American by Day by Derek B. Miller

I will begin my review by saying that when I finished Derek B. Miller’s American by Day, I saw it more as a piece of fiction than a boxed-up mystery. A Norwegian cop travels to the United States to find her missing brother. Ok, fish-out-of-water tale where the Scandinavian is going to teach the Americans a thing or two about police work… somewhat yes, but in a lot of ways absolutely not. American by Day is a touchingly serious, yet amusing convergence of race, politics, truth, and love.

Recently exonerated in the shooting death of a subject, Sigrid travels a couple hours north of Oslo to see her father, only to find that his correspondence with his son Marcus has abruptly stopped. He wants his daughter to fly to upstate New York immediately. She arrives in Watertown, NY, discovers her brother’s African-American girlfriend has recently died under suspicious circumstances. Sigrid knows that her brother needs her help.

Miller’s main character values deduction and logic, and has an encyclopedic knowledge of criminal theory and police procedure.
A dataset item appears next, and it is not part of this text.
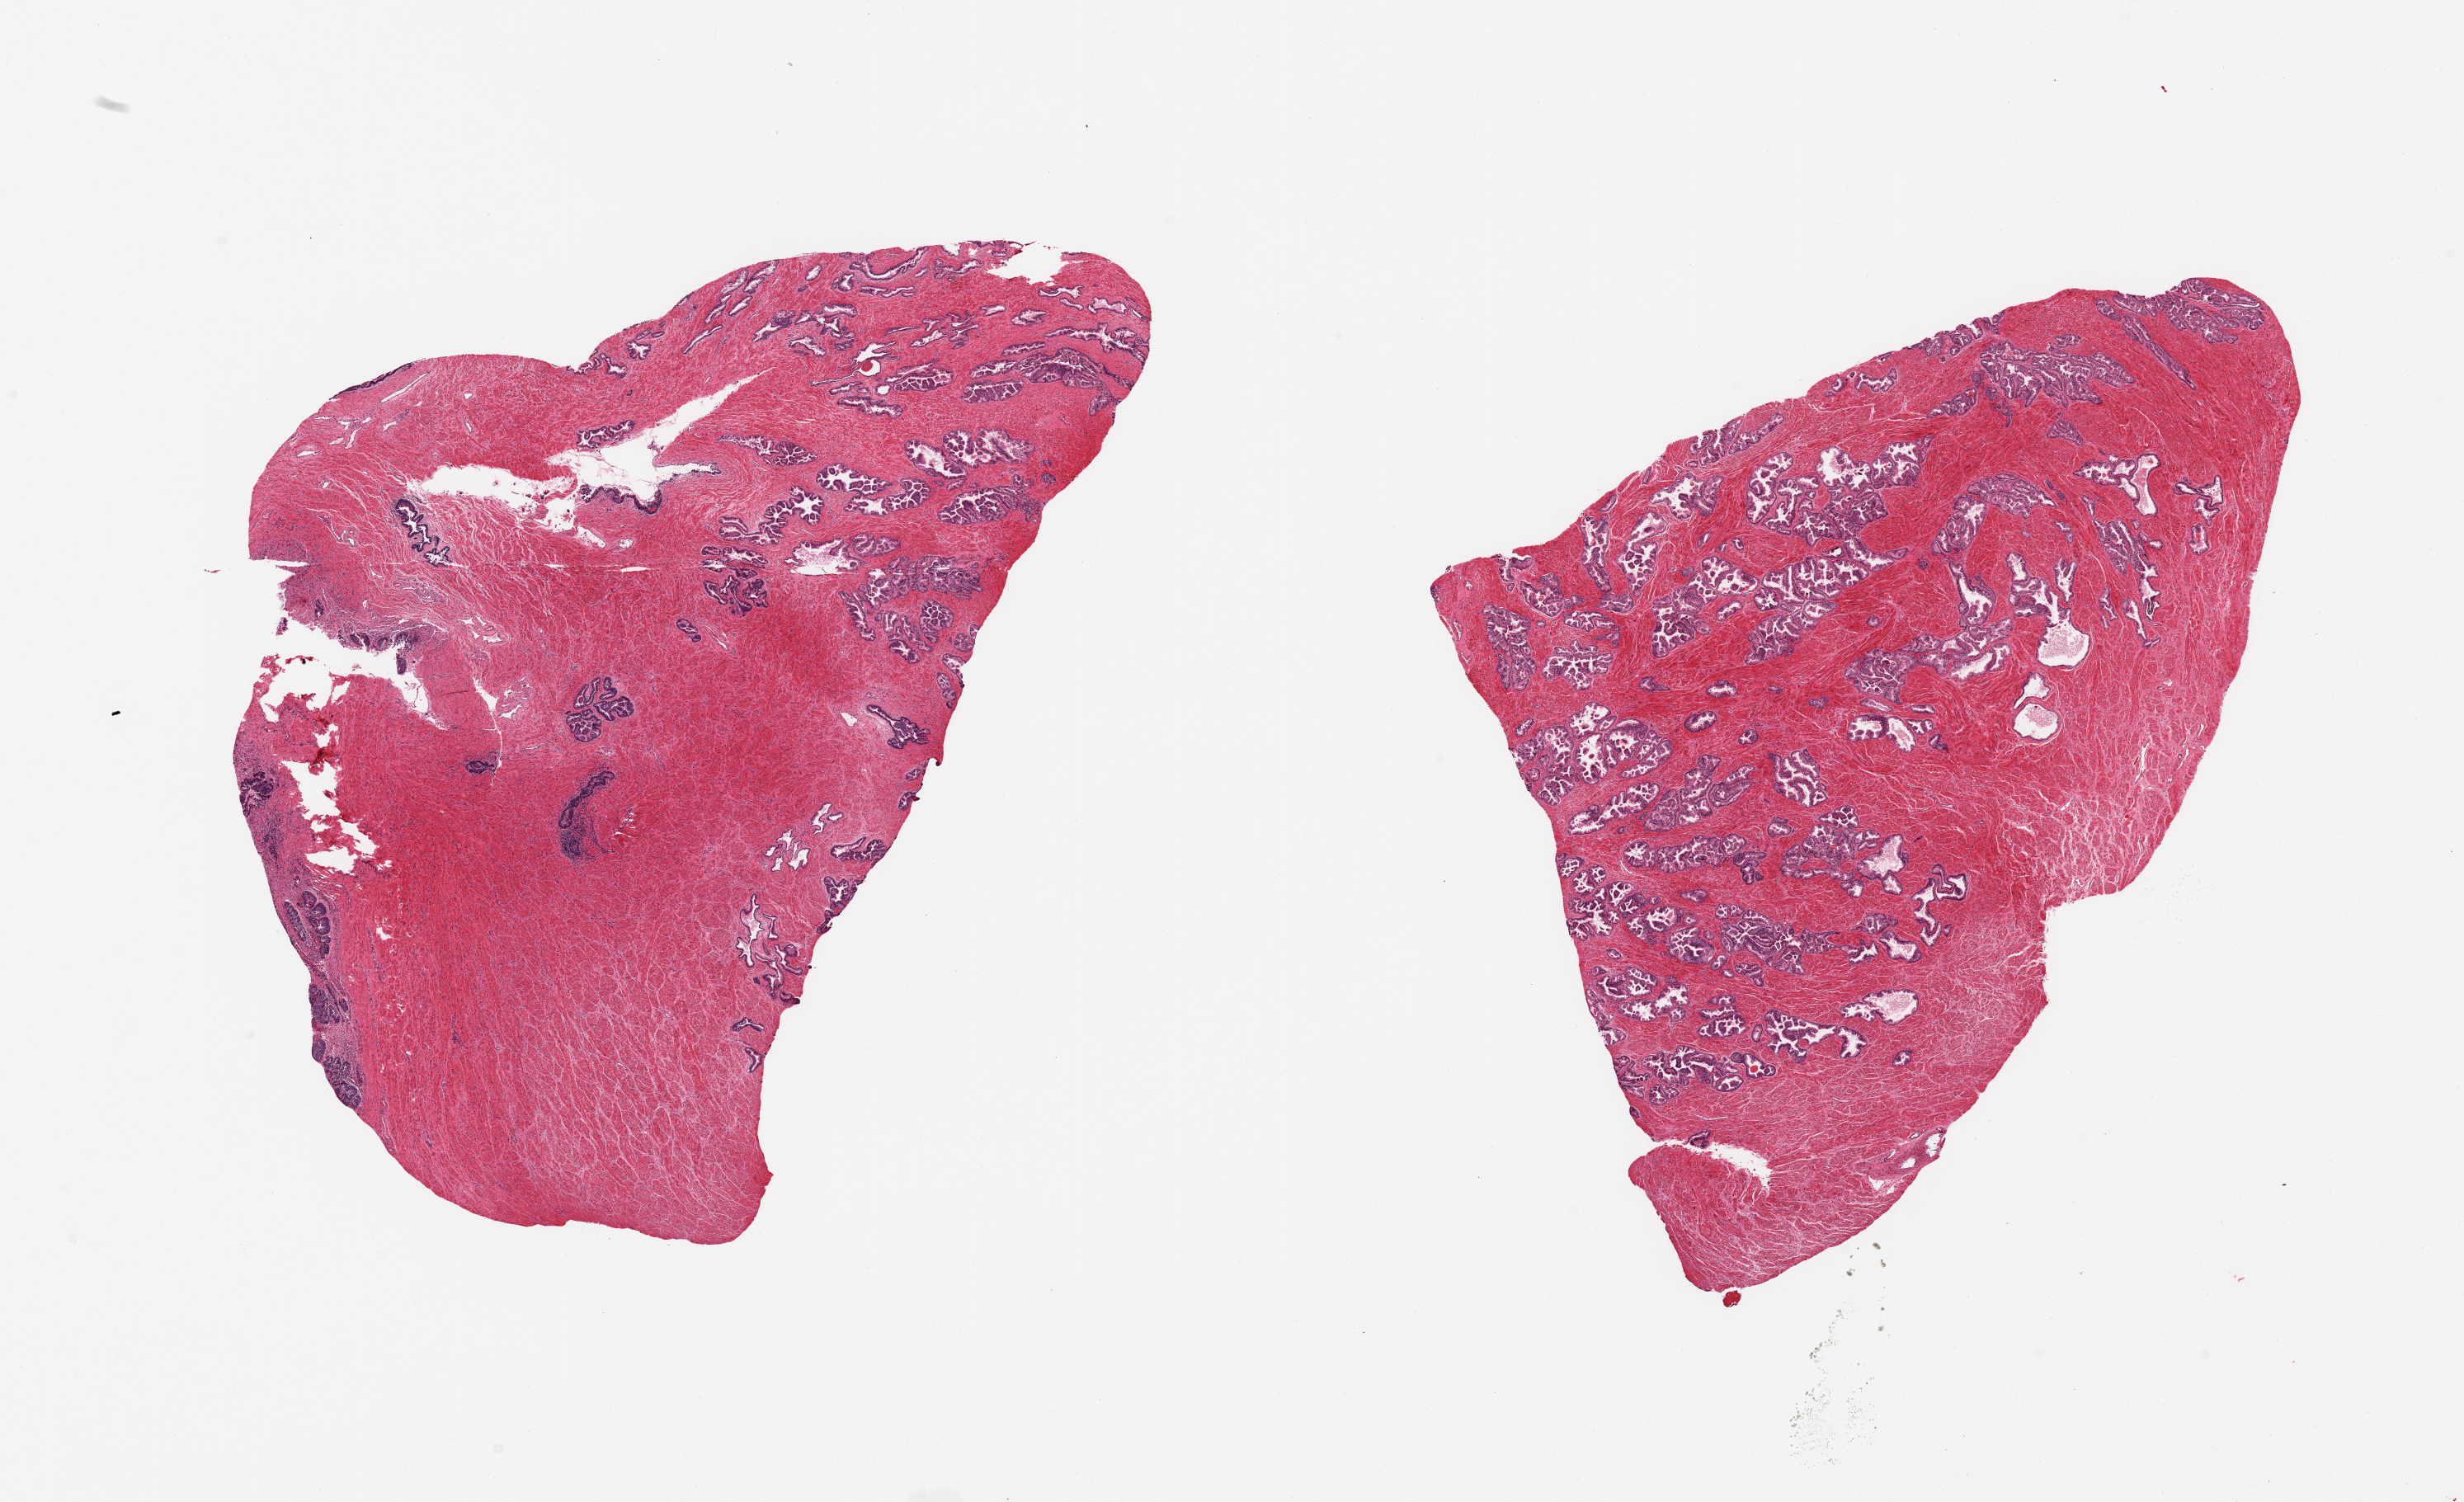
H&E whole-slide image, brightfield, a low-resolution overview of the entire scanned area, about 23.6 x 14.4 mm. PAXgene-fixed paraffin-embedded (PFPE) section. Target tissue: prostate. Donor tissue sample. Male donor.
Reviewer comment on this tissue sample: 2 pieces; one piece includes portion of prostatic urethra.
Her honed instinct is constantly tested by the shrewd theologian sheriff in Watertown. They trade barbs and philosophy about cultural differences and why Americans are the way we are… At first I thought some of these passages were heavy-handed, but after finishing the novel I see them as necessary. They are an exploration of race in American that was unavoidable especially in the context of the 2008 presidential election.  

American by Day is an exceptional novel that also has elements of a mystery. That’s the best way I can put it. Like I stated before, this is not a book you can easily categorize or create simple expectations for. Miller takes on serious topics, yet keeps it light with his smart writing and wit.

4 out of 5 stars

Thank you to NetGalley, Houghton Mifflin Harcourt, and Derek B. Miller for the copy of this book to review.